■ Page excerpt:
-------

How the Afghan Conflict Will Be Decided
A horrific week for U.S. casualties reaffirms President Obama’s rush to rely on the Afghan army. But can they handle it?

by Michael Hirsh
Updated: May 17, 2013 | 9:21 a.m.
May 16, 2013 | 2:45 p.m.

KABUL, Afghanistan – Gen. Sher Mohammad Karimi thumbs excitedly through a brochure prepared for him by Textron, the U.S. defense contractor. “This is what I want!” the Afghan army chief of staff says, pointing to a picture of the latest technology in armored troop carriers.

Outside Karimi’s window, the giant, $92 million new defense headquarters that Washington is building for him is nearly finished; Karimi moves in in September. “Pentagon No. 1. This no. 2,” Karimi’s adjutant, Col. Mohammed Shah, says proudly in broken English. What Shah means is that the vast domed structure atop a hill—which resembles nothing so much as the Temple Mount—is expected to be the second-largest defense headquarters in the world, a distinct oddity in one of the poorest countries in the world. The Pentagon is also spending about a billion dollars on Karimi’s pride and joy, a new Mobile Strike Force. That includes $58 million on brand-new armored vehicles designed especially for the Afghan army by Textron (and which are deemed so state of the art that Canada just bought some for itself).

More than anywhere else, the future of Afghanistan will be decided here, in the heart of the new Afghan security structure on which Washington is spending billions of dollars. And it may well be decided in the next six or seven months, when the latest “fighting season” ends and the mettle of Karimi’s new Afghan National Security Forces is truly tested. As of the end of June, the ANSF will move from planning and leading operations for the entire country. Asked in an interview what his plan was for defeating the Taliban, Karimi replied: “We will never allow the Taliban to take over the country. That’s the plan.”

It doesn’t sound like much of a plan, but Karimi had better be right. This has been a horrific week for U.S. casualties, culminating in a suicide bombing in Kabul on Thursday that killed six Americans and at least nine other people. The casualties, which included the deaths of four U.S. soldiers killed by a roadside bomb near Kandahar on Tuesday, will almost certainly harden President Obama’s commitment to hand this decade-long quagmire over to the ANSF as quickly as possible.

Like other Afghan and U.S. military officials, Karimi says the 334,000-strong ANSF are far stronger and more organized than they have ever been, reducing the insurgency to nighttime raids and occasional IED and suicide bombings. “We have kept, and protected, all the areas we are responsible for,” Karimi says. U.S. and Afghan officials now describe the Taliban as “confused” about their strategic aims, though the insurgents are not ready to talk peace, by all accounts.

-------

■ Data listing:
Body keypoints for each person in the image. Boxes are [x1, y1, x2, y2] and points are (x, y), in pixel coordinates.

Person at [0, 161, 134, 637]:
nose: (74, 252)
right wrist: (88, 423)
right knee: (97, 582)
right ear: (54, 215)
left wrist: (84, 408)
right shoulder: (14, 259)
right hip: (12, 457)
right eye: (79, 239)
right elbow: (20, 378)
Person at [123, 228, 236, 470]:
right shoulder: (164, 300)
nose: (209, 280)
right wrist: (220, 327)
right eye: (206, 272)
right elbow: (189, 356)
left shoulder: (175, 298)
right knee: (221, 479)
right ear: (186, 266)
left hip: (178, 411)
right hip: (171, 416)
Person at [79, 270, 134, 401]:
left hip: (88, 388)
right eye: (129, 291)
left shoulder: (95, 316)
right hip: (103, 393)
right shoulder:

-------

■ Task set:
**1)** According to the Afghan conflict article, how much is Washington spending on the new defense headquarters being built for Karimi?
**2)** Copy the passage of the Afghan conflict article between "May 16, 2013" and "armored troop carriers.", inclusive.

■ Responses by task:
**1)** $92 million

**2)**
May 16, 2013 | 2:45 p.m.

KABUL, Afghanistan – Gen. Sher Mohammad Karimi thumbs excitedly through a brochure prepared for him by Textron, the U.S. defense contractor. “This is what I want!” the Afghan army chief of staff says, pointing to a picture of the latest technology in armored troop carriers.